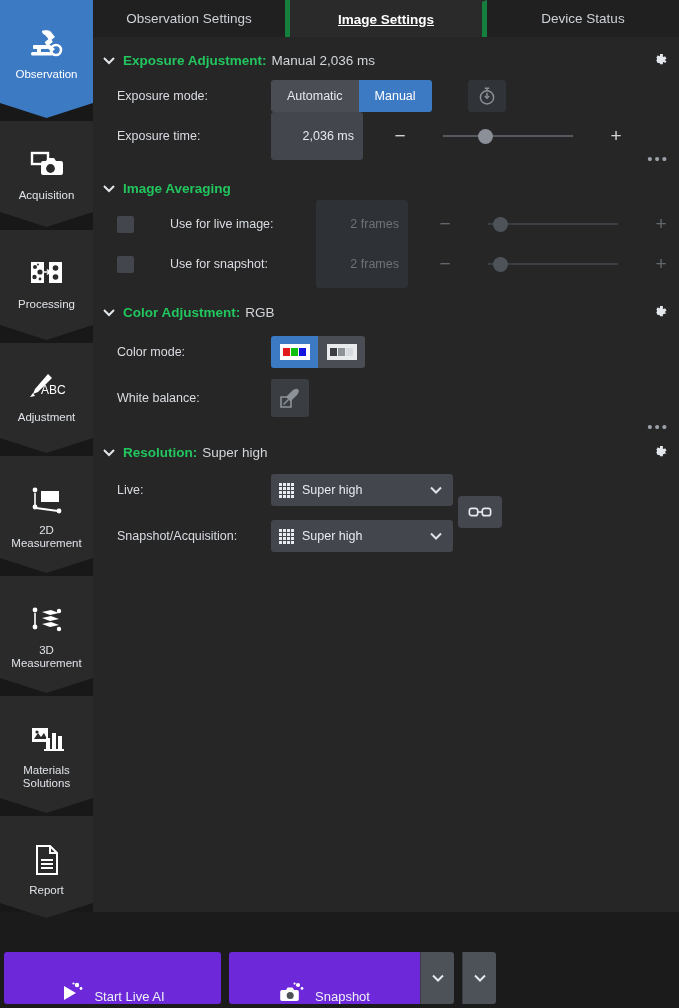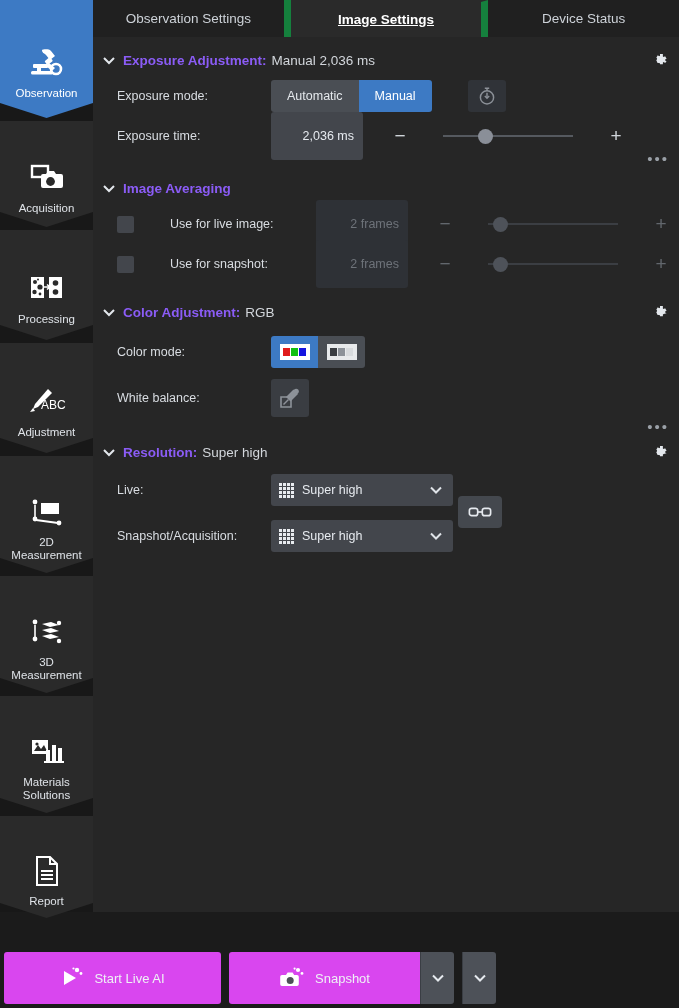--- a/index.html
+++ b/index.html
@@ -20,21 +20,21 @@
   }
   .nav-item {
     position: relative;
     width: 93px;
     background: #2a2a2a;
     color: #d6d9dd;
     cursor: pointer;
     margin-bottom: 3px;
     padding-top: 24px;
     display: flex; flex-direction: column;
-    align-items: center; justify-content: center;
+    align-items: center; justify-content: flex-start;
     -webkit-clip-path: polygon(0 0, 100% 0, 100% calc(100% - 15px), 50% 100%, 0 calc(100% - 15px));
     clip-path: polygon(0 0, 100% 0, 100% calc(100% - 15px), 50% 100%, 0 calc(100% - 15px));
   }
   .nav-item.active { background: #3d7ac4; }
   .nav-item .nav-icon {
     width: 40px; height: 40px;
     display: flex; align-items: center; justify-content: center;
     margin-bottom: 4px;
   }
   .nav-item .nav-label {
@@ -53,21 +53,21 @@
     background: #161616;
     display: flex;
   }
   .tab {
     flex: 1 1 0;
     height: 37px;
     display: flex; align-items: center; justify-content: center;
     font-size: 13.5px;
     color: #cdd2d8;
     background: #202020;
-    border-right: 7px solid #15803d;
+    border-right: 5px solid #15803d;
     cursor: pointer;
   }
   .tab:last-child { border-right: none; }
   .tab.active {
     background: #2a2a2a;
     color: #ffffff;
     font-weight: bold;
     border-top: 2px solid #2a2a2a;
     text-decoration: underline;
   }
@@ -83,21 +83,21 @@
   .section-head {
     display: flex; align-items: center;
     padding-left: 8px;
     height: 26px;
     margin-top: 10px;
   }
   .chev {
     width: 16px; height: 16px; margin-right: 6px;
     display: inline-block; flex: 0 0 auto;
   }
-  .sec-title { font-size: 13.5px; font-weight: bold; color: #8b5cf6; }
+  .sec-title { font-size: 13.5px; font-weight: bold; color: #22c55e; }
   .sec-value { font-size: 13.5px; color: #d2d6db; margin-left: 5px; }
   .gear-btn {
     position: absolute; right: 10px;
     width: 18px; height: 18px; cursor: pointer;
   }
 
   .row { display: flex; align-items: center; height: 34px; margin-top: 6px; gap: 28px; }
   .row-label {
     font-size: 12.5px; color: #d9dde2;
     width: 150px; padding-left: 24px; flex: 0 0 auto;
@@ -180,22 +180,22 @@
   .grid-ico i { display: block; width: 3px; height: 3px; background: #e8ebef; }
 
   
   #bottombar {
     position: absolute; left: 0; top: 948px; width: 679px; height: 60px;
     background: #1b1b1b;
     display: flex; align-items: center; gap: 8px; padding: 4px 4px;
   }
   .bb-group { display: flex; height: 52px; }
   .bb-main {
-    background: #d946ef; color: #eef1f5;
-    display: flex; align-items: center; justify-content: center; gap: 10px;
+    background: #6d28d9; color: #eef1f5;
+    display: flex; align-items: flex-end; justify-content: center; gap: 10px;
     font-size: 13px; border-radius: 3px; cursor: pointer;
   }
   .bb-caret {
     width: 34px; background: #4d5158; border-left: 1px solid #3a3e44;
     display: flex; align-items: center; justify-content: center;
     border-radius: 3px; cursor: pointer;
   }
   .bb-main.with-caret { border-radius: 3px 0 0 3px; }
   .bb-caret.right { border-radius: 0 3px 3px 0; }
- - - - -
Your goal: Retype the records exactly. Any image in them should not appear in what you write.

Solution for this exercise:
--- a/index.html
+++ b/index.html
@@ -20,21 +20,21 @@
   }
   .nav-item {
     position: relative;
     width: 93px;
     background: #2a2a2a;
     color: #d6d9dd;
     cursor: pointer;
     margin-bottom: 3px;
     padding-top: 24px;
     display: flex; flex-direction: column;
-    align-items: center; justify-content: center;
+    align-items: center; justify-content: flex-start;
     -webkit-clip-path: polygon(0 0, 100% 0, 100% calc(100% - 15px), 50% 100%, 0 calc(100% - 15px));
     clip-path: polygon(0 0, 100% 0, 100% calc(100% - 15px), 50% 100%, 0 calc(100% - 15px));
   }
   .nav-item.active { background: #3d7ac4; }
   .nav-item .nav-icon {
     width: 40px; height: 40px;
     display: flex; align-items: center; justify-content: center;
     margin-bottom: 4px;
   }
   .nav-item .nav-label {
@@ -53,21 +53,21 @@
     background: #161616;
     display: flex;
   }
   .tab {
     flex: 1 1 0;
     height: 37px;
     display: flex; align-items: center; justify-content: center;
     font-size: 13.5px;
     color: #cdd2d8;
     background: #202020;
-    border-right: 7px solid #15803d;
+    border-right: 5px solid #15803d;
     cursor: pointer;
   }
   .tab:last-child { border-right: none; }
   .tab.active {
     background: #2a2a2a;
     color: #ffffff;
     font-weight: bold;
     border-top: 2px solid #2a2a2a;
     text-decoration: underline;
   }
@@ -83,21 +83,21 @@
   .section-head {
     display: flex; align-items: center;
     padding-left: 8px;
     height: 26px;
     margin-top: 10px;
   }
   .chev {
     width: 16px; height: 16px; margin-right: 6px;
     display: inline-block; flex: 0 0 auto;
   }
-  .sec-title { font-size: 13.5px; font-weight: bold; color: #8b5cf6; }
+  .sec-title { font-size: 13.5px; font-weight: bold; color: #22c55e; }
   .sec-value { font-size: 13.5px; color: #d2d6db; margin-left: 5px; }
   .gear-btn {
     position: absolute; right: 10px;
     width: 18px; height: 18px; cursor: pointer;
   }
 
   .row { display: flex; align-items: center; height: 34px; margin-top: 6px; gap: 28px; }
   .row-label {
     font-size: 12.5px; color: #d9dde2;
     width: 150px; padding-left: 24px; flex: 0 0 auto;
@@ -180,22 +180,22 @@
   .grid-ico i { display: block; width: 3px; height: 3px; background: #e8ebef; }
 
   
   #bottombar {
     position: absolute; left: 0; top: 948px; width: 679px; height: 60px;
     background: #1b1b1b;
     display: flex; align-items: center; gap: 8px; padding: 4px 4px;
   }
   .bb-group { display: flex; height: 52px; }
   .bb-main {
-    background: #d946ef; color: #eef1f5;
-    display: flex; align-items: center; justify-content: center; gap: 10px;
+    background: #6d28d9; color: #eef1f5;
+    display: flex; align-items: flex-end; justify-content: center; gap: 10px;
     font-size: 13px; border-radius: 3px; cursor: pointer;
   }
   .bb-caret {
     width: 34px; background: #4d5158; border-left: 1px solid #3a3e44;
     display: flex; align-items: center; justify-content: center;
     border-radius: 3px; cursor: pointer;
   }
   .bb-main.with-caret { border-radius: 3px 0 0 3px; }
   .bb-caret.right { border-radius: 0 3px 3px 0; }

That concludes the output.